• US equities gained 1% driven by a late session rebound in financials. This morning, Asian stocks trade mixed.
  • US Treasury Secretary Geithner said before the G20 meeting in Washington that the global downturn has shown signs of easing in recent weeks, although significant risks remain.

  • The IMF announced on Thursday it will double the borrowing limits on IMF loans for poor countries as the global financial crisis spreads to the poorest regions of the world.

  • In the euro zone, both manufacturing and services PMI showed a stronger than expected increase in April, indicating that businesses became less pessimistic about their business conditions.

  • South Korea’s economy narrowly avoided recession in the first quarter of this year as GDP rose by 0.1% Q/Q from a 5.1% Q/Q decline in the fourth quarter of 2008.

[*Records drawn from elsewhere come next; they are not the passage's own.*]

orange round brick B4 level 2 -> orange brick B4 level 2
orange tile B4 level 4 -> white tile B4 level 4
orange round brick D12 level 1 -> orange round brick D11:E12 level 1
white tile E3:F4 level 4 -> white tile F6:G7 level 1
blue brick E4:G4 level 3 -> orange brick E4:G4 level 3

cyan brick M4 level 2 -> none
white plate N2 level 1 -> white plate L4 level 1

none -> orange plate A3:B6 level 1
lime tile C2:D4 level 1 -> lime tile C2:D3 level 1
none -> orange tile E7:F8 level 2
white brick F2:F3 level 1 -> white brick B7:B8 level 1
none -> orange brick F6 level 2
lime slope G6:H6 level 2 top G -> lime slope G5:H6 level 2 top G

  • Chrysler is preparing a bankruptcy plan, according to people with knowledge of the discussions, as there is only one week remaining to clinch the detail with Fiat, which also emerged as a potential buyer for GM’s Opel.


Markets

On Thursday, European bond markets basically held a sideways trading pattern. The traditional drivers for bond trading were unable to give the price action a clear direction. European eco data (PMI and industrial orders) were better than expected but had no lasting impact. The same applied to the impact of the European stock markets. There were a lot of earnings releases but the signals as they came from different sectors were mixed and failed to push the indices in one way or another. So, both the stock markets and the bond market basically traded in a wait-and-see mood. Several factors of uncertainty make investors cautious to place big bets with the fate of the US auto sector and the potential consequence of the US stress tests for banks still to most obvious sources of uncertainty on the equity markets. The late stock market rebound in the US didn’t really change this broader picture.

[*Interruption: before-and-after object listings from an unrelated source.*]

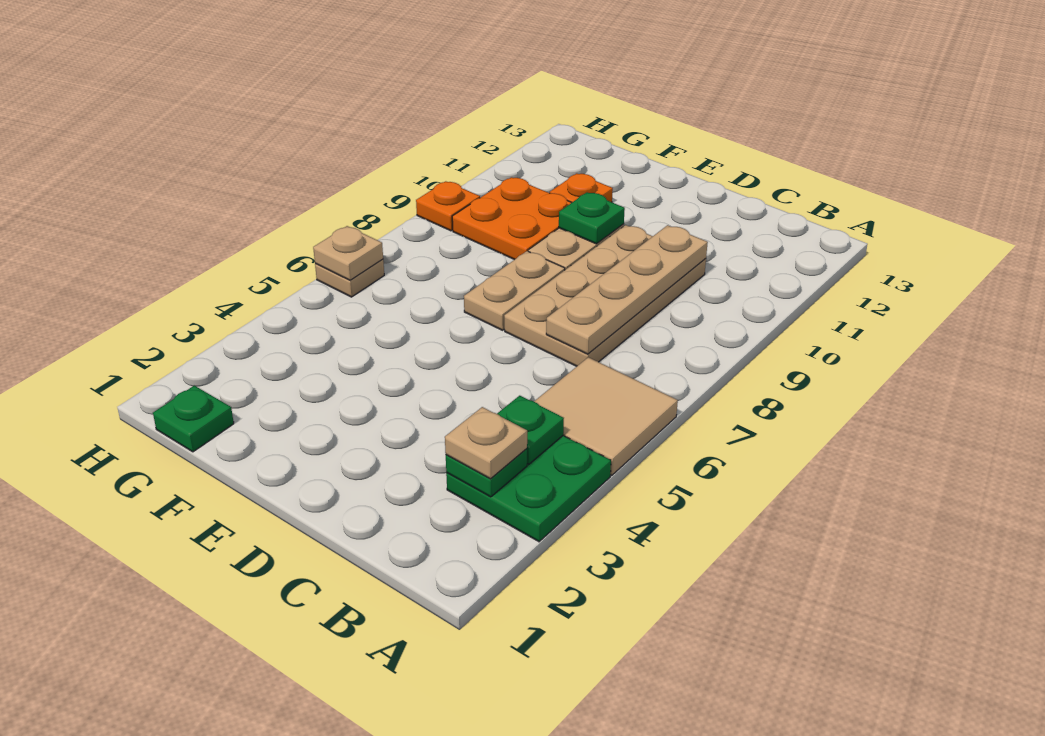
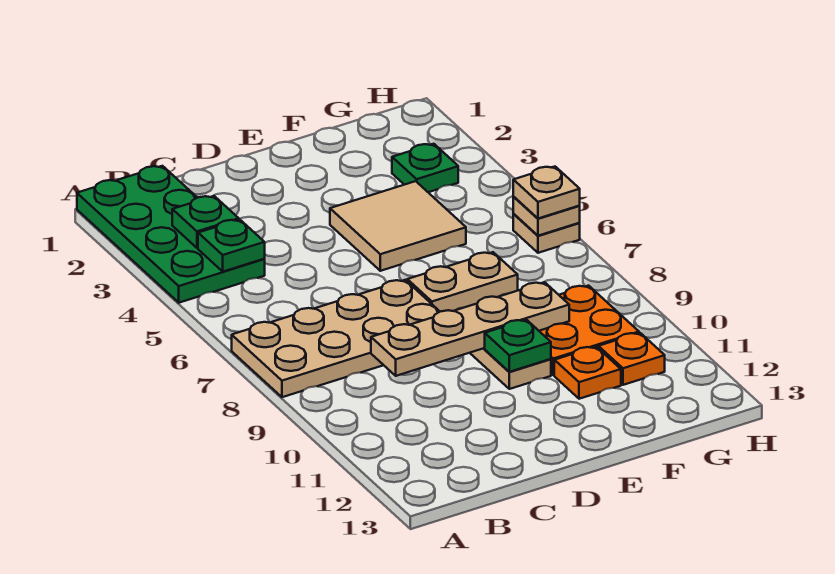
green plate A3:B4 level 1 -> green plate A1:B4 level 1
tan tile A5:B6 level 1 -> tan tile E4:F5 level 1
tan plate B3 level 3 -> tan plate H6 level 3
tan plate C7:D10 level 1 -> tan plate A7:D8 level 1
tan plate C7:C10 level 2 -> tan plate C9:F9 level 2
tan plate E7:E8 level 1 -> tan plate E7:F7 level 1
green plate G1 level 1 -> green plate G3 level 1
orange plate H9 level 1 -> orange plate G11 level 1

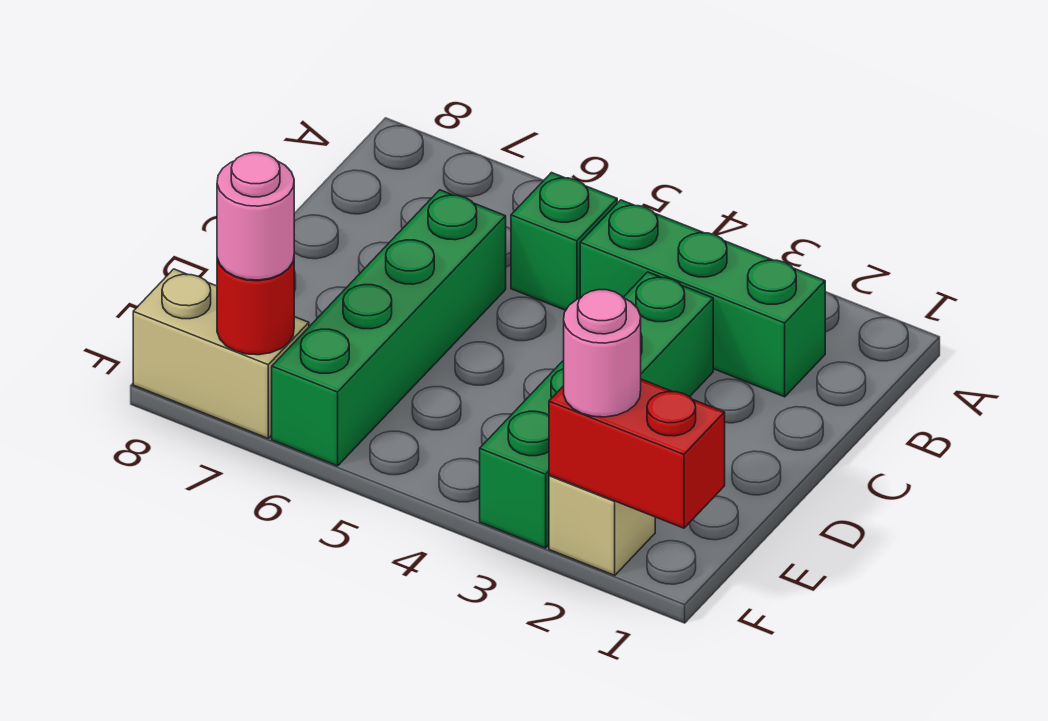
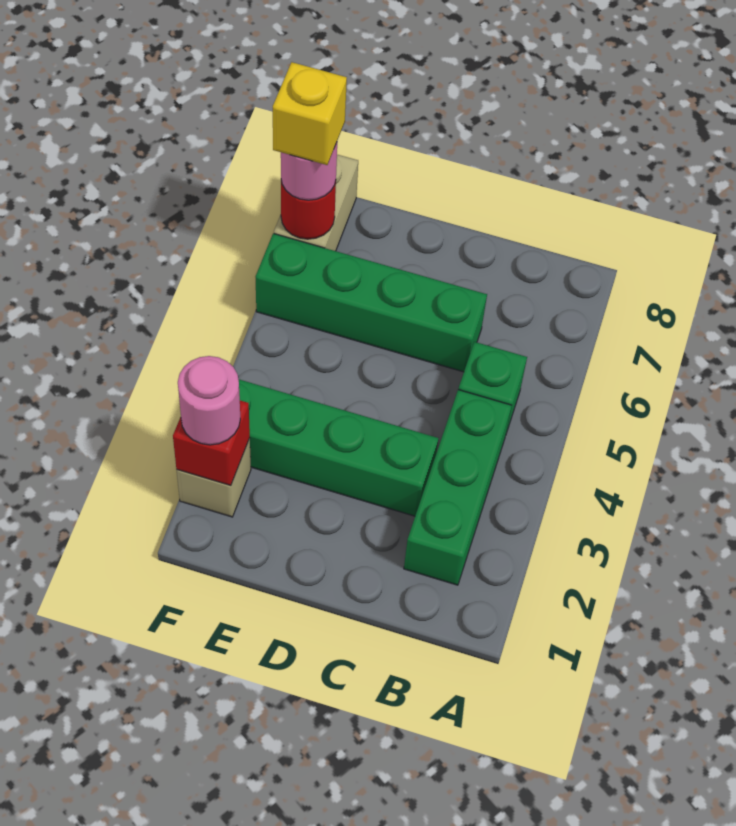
red brick F1:F2 level 2 -> red brick F2 level 2
none -> yellow brick F7 level 4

On the currency market, the euro posted a strong performance. EUR/USD already found a better bid in European trading supported by better than expected European eco data. A second up-leg occurred in step with the US stock market rebound late in the US trading session. The pair currently tries to regain the 1.3113 neckline. So, at least for now, uncertainty on the non-conventional policy measures to be announced at the May ECB meeting is losing its impact on euro trading. Sterling remains under pressure on press articles that the UK may lose its AAA rating.

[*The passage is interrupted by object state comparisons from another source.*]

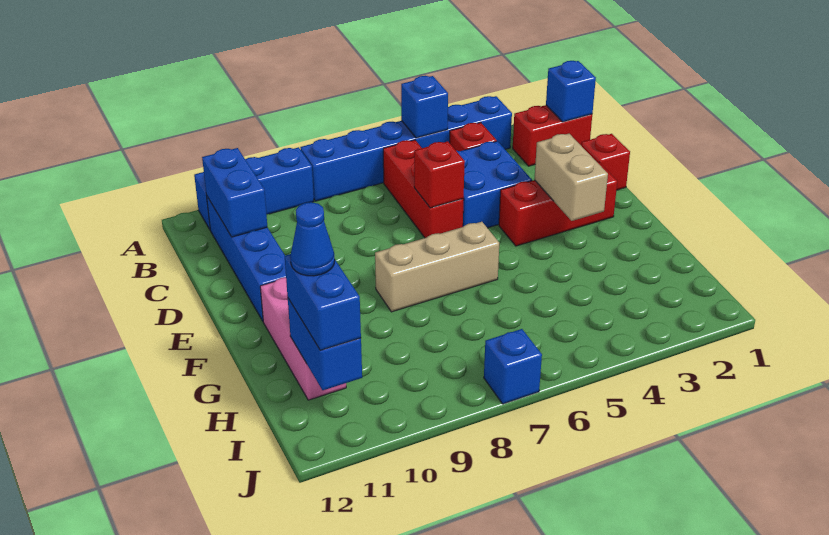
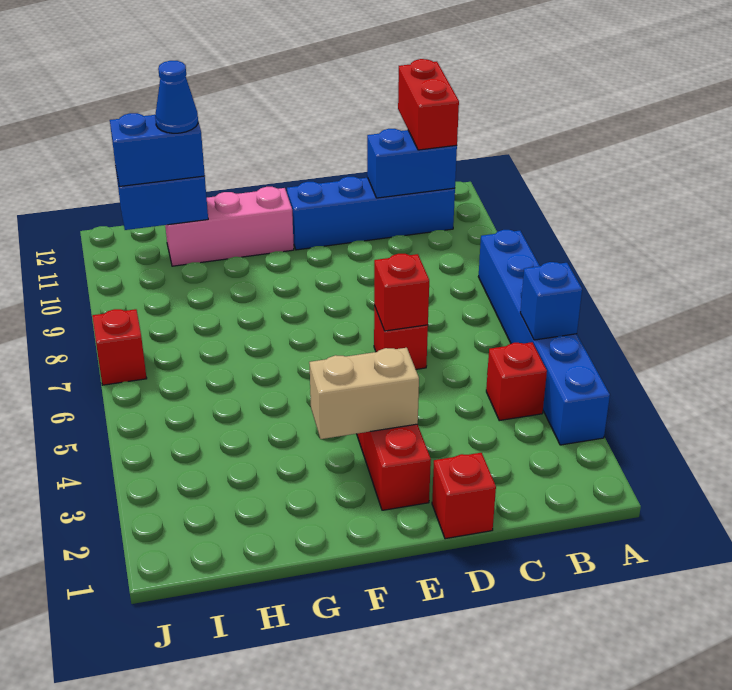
blue brick A9:A11 level 1 -> none
red brick B1:B2 level 1 -> red brick B11:B12 level 3
blue brick B1 level 2 -> none
red brick B6:D6 level 1 -> red brick D6 level 1
blue brick C4:D5 level 1 -> none
tan brick F6:F8 level 1 -> none
blue brick J7 level 1 -> red brick J7 level 1

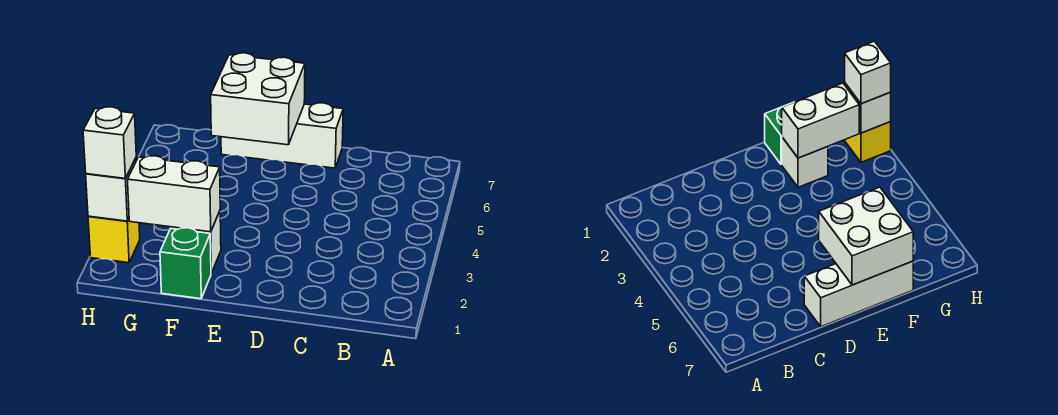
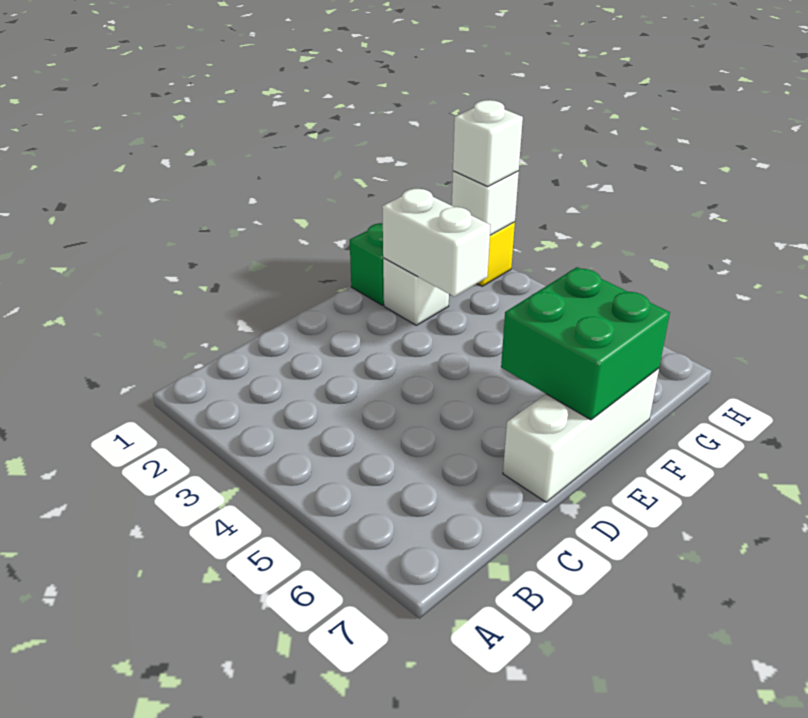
white brick E6:F7 level 2 -> green brick E6:F7 level 2
white brick F2:G2 level 2 -> white brick F2:F3 level 2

Today, the calendar is well-filled. In Germany, the IFO business climate survey is scheduled for release. In the UK, markets watch out for the Q1 GDP and the retail sales. In the US, the durables and new home sales will be published. The UK GDP is expected to show the third consecutive quarterly contraction. In the first quarter, GDP is expected to have contracted by 1.5% Q/Q (from -1.6% Q/Q in Q4), while retail sales are forecasted to have dropped by 0.3% M/M in March. US durables are forecasted to fall back (-1.5% M/M) in March after the unexpected surge in February, which was mostly driven by defence related orders. For new home sales the consensus is looking for a flat outcome in March.